東ヨーロッパを理解するための視点
――たしかに、東ヨーロッパの国々について、ルーマニアとか、ハンガリー、ポーランドなど国名は知っていても、それがどんな国なのかをほとんど知らないです。
安藤:そうなんですね。でも、ちょっとでもイメージすることができれば、世界の見え方は変わってくる、それが地理を学ぶ価値だと思います。
――たとえば、安藤先生は東ヨーロッパをイメージしていくときに、どんな視点で調べたり、考えたりしているのでしょうか。
安藤:今回は、東ヨーロッパを捉えていく上で、この地域を取り巻く国々や地域との関係を考えました。

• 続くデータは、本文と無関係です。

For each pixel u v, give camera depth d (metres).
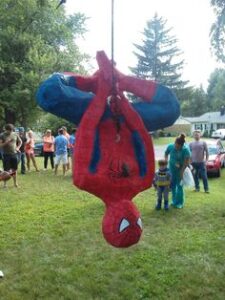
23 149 15.44
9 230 7.54
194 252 6.34
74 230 7.54
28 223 8.04
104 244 6.71
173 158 9.42
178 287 5.16
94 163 2.91
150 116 3.17
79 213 8.89
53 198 10.65
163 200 10.08
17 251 6.41
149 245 6.66
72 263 5.89
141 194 11.27
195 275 5.47
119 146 3.01
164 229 7.65
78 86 3.05
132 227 2.82
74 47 34.56
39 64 31.20
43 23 33.38
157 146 38.28
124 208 2.84
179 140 9.32
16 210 9.20
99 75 3.04
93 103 2.95
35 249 6.50
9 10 31.69
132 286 5.16
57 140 14.84
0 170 4.70
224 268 5.72
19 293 4.99
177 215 8.79
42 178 14.26
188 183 9.55
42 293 4.99
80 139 2.89
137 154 3.04
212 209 9.38
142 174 3.00
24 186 12.52
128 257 6.11
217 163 17.19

つまり東ヨーロッパは、西ヨーロッパ諸国や、ロシアをはじめとする旧ソ連の国々、イスラム圏の国々と、それぞれどのような関係なのかという視点をもちました。
それらの関係は、国ごとに異なるわけですが、さらにその関係がどのような条件でできていったのかと考えながら、それぞれの国のイメージを膨らませていきました。
たとえば、東ヨーロッパ各国は民主化後間もない1990年代には経済が混乱しますが、欧米や日本などからの投資が進んで順調に経済成長していきます。その要因には安くて良質の労働力が提供されたことがありますが、それは社会主義時代を経て生まれた西ヨーロッパ各国との格差、そしてEUという同一の経済圏を構成するようになったということが背景としてあります。
また先ほどのウクライナについてお話ししたように、現在の旧ソ連の国々を見ると、ロシアとの関係には大きな違いがあることは明らかです。それは旧ソ連時代に経験した社会主義が、各国にとってどんな意味をもっていたかということと結びついていると思うわけです。
さらに東ヨーロッパの南にはイスラム圏の地域が広がっているので、とくに南に位置する国については、イスラム圏の国や地域との関係も、これらの国々をイメージする上で大事な視点となってきます。
ついでに、関係について考えるとき物理的な距離や位置を見ることもおもしろいですよ。
たとえばポーランドを見ると、東側はベラルーシと接し、西側はドイツと接しています。こうした物理的な距離や位置が、国のあり方に少なからず影響を及ぼしているとも思っています。